Hardware project source files:
------------------------

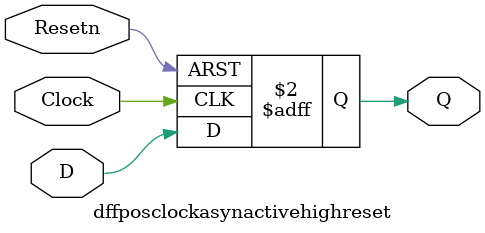
<source format=v>
module dffposclockasynactivehighreset(D,Clock,Resetn,Q);
	input D,Clock,Resetn;
	output Q;
	reg Q;
	always @(posedge Resetn or posedge Clock)
	if(Resetn)
		Q<=0;
	else
		Q<=D;
endmodule

</source>
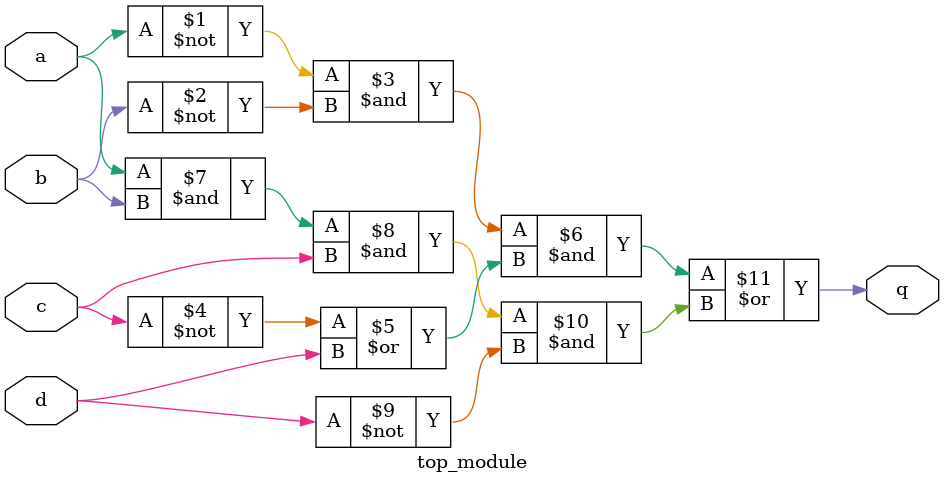
<source format=sv>
module top_module (
	input a, 
	input b,  
	input c,  
	input d, 
	output q
);
	assign q = (~a & ~b & (~c | d)) | (a & b & c & ~d);
endmodule

</source>
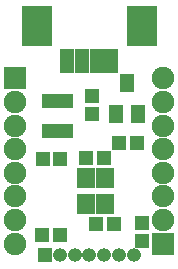
<source format=gbs>
G04 #@! TF.FileFunction,Soldermask,Bot*
%FSLAX46Y46*%
G04 Gerber Fmt 4.6, Leading zero omitted, Abs format (unit mm)*
G04 Created by KiCad (PCBNEW 4.0.1-stable) date 2016 March 10, Thursday 23:14:04*
%MOMM*%
G01*
G04 APERTURE LIST*
%ADD10C,0.100000*%
%ADD11R,1.200000X2.000000*%
%ADD12R,2.500000X3.400000*%
%ADD13R,1.150000X1.200000*%
%ADD14R,1.200000X1.150000*%
%ADD15R,1.200000X1.200000*%
%ADD16O,1.200000X1.200000*%
%ADD17R,1.200000X1.600000*%
%ADD18R,0.750000X1.300000*%
%ADD19R,1.550000X1.800000*%
%ADD20C,1.900000*%
%ADD21R,1.900000X1.900000*%
G04 APERTURE END LIST*
D10*
D11*
X93125000Y-44999800D03*
X94375000Y-44999800D03*
X95625000Y-44999800D03*
X96875000Y-44999800D03*
D12*
X90575000Y-42099800D03*
X99425000Y-42099800D03*
D13*
X99500000Y-60250000D03*
X99500000Y-58750000D03*
D14*
X92500000Y-59800000D03*
X91000000Y-59800000D03*
X96250000Y-53250000D03*
X94750000Y-53250000D03*
X95550000Y-58800000D03*
X97050000Y-58800000D03*
X91050000Y-53300000D03*
X92550000Y-53300000D03*
D13*
X95250000Y-48000000D03*
X95250000Y-49500000D03*
D14*
X97500000Y-52000000D03*
X99000000Y-52000000D03*
D15*
X91250000Y-61500000D03*
D16*
X92500000Y-61500000D03*
X93750000Y-61500000D03*
X95000000Y-61500000D03*
X96250000Y-61500000D03*
X97500000Y-61500000D03*
X98750000Y-61500000D03*
D17*
X98200000Y-46900000D03*
X97250000Y-49500000D03*
X99150000Y-49500000D03*
D18*
X93300000Y-48400000D03*
X92650000Y-48400000D03*
X92000000Y-48400000D03*
X91350000Y-48400000D03*
X91350000Y-51000000D03*
X92000000Y-51000000D03*
X92650000Y-51000000D03*
X93300000Y-51000000D03*
D19*
X94700000Y-54900000D03*
X94700000Y-57100000D03*
X96300000Y-57100000D03*
X96300000Y-54900000D03*
D20*
X88750000Y-60500000D03*
X88750000Y-58500000D03*
X88750000Y-56500000D03*
X88750000Y-54500000D03*
X88750000Y-52500000D03*
X88750000Y-50500000D03*
D21*
X88750000Y-46500000D03*
D20*
X88750000Y-48500000D03*
X101250000Y-46500000D03*
X101250000Y-48500000D03*
X101250000Y-50500000D03*
X101250000Y-52500000D03*
X101250000Y-54500000D03*
X101250000Y-56500000D03*
D21*
X101250000Y-60500000D03*
D20*
X101250000Y-58500000D03*
M02*

</source>
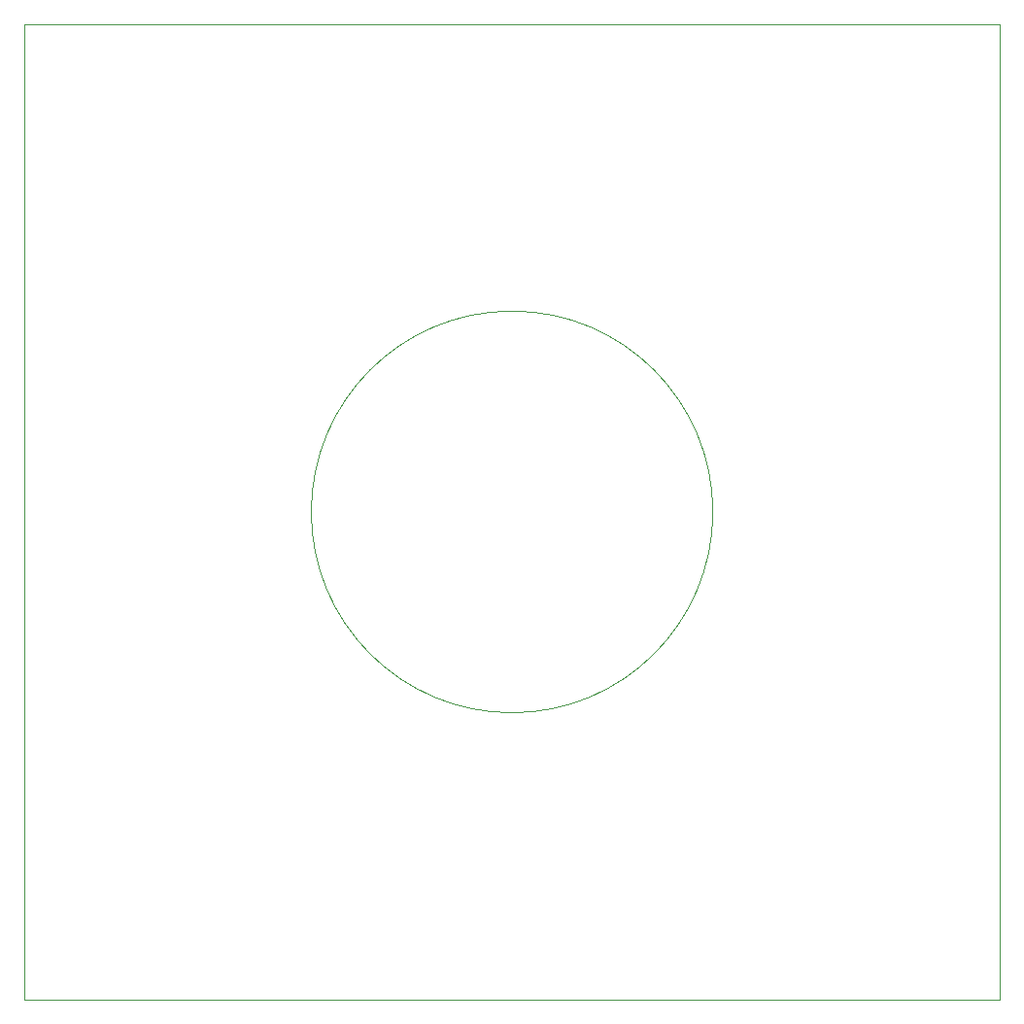
<source format=gm1>
G04 #@! TF.FileFunction,Profile,NP*
%FSLAX46Y46*%
G04 Gerber Fmt 4.6, Leading zero omitted, Abs format (unit mm)*
G04 Created by KiCad (PCBNEW 4.0.2-stable) date Mon 19 Sep 2016 06:16:01 PM CEST*
%MOMM*%
G01*
G04 APERTURE LIST*
%ADD10C,0.100000*%
%ADD11C,0.001000*%
G04 APERTURE END LIST*
D10*
D11*
X117500000Y-100000000D02*
G75*
G03X117500000Y-100000000I-17500000J0D01*
G01*
X57500000Y-142500000D02*
X57500000Y-57500000D01*
X142500000Y-142500000D02*
X57500000Y-142500000D01*
X142500000Y-57500000D02*
X142500000Y-142500000D01*
X57500000Y-57500000D02*
X142500000Y-57500000D01*
M02*

</source>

------------------------

> [TASK PROMPT]
When a line above includes the word "input", please list that line.

> [OUTPUT OF THE TASK]
	input D,Clock,Resetn;
	input a, 
	input b,  
	input c,  
	input d, 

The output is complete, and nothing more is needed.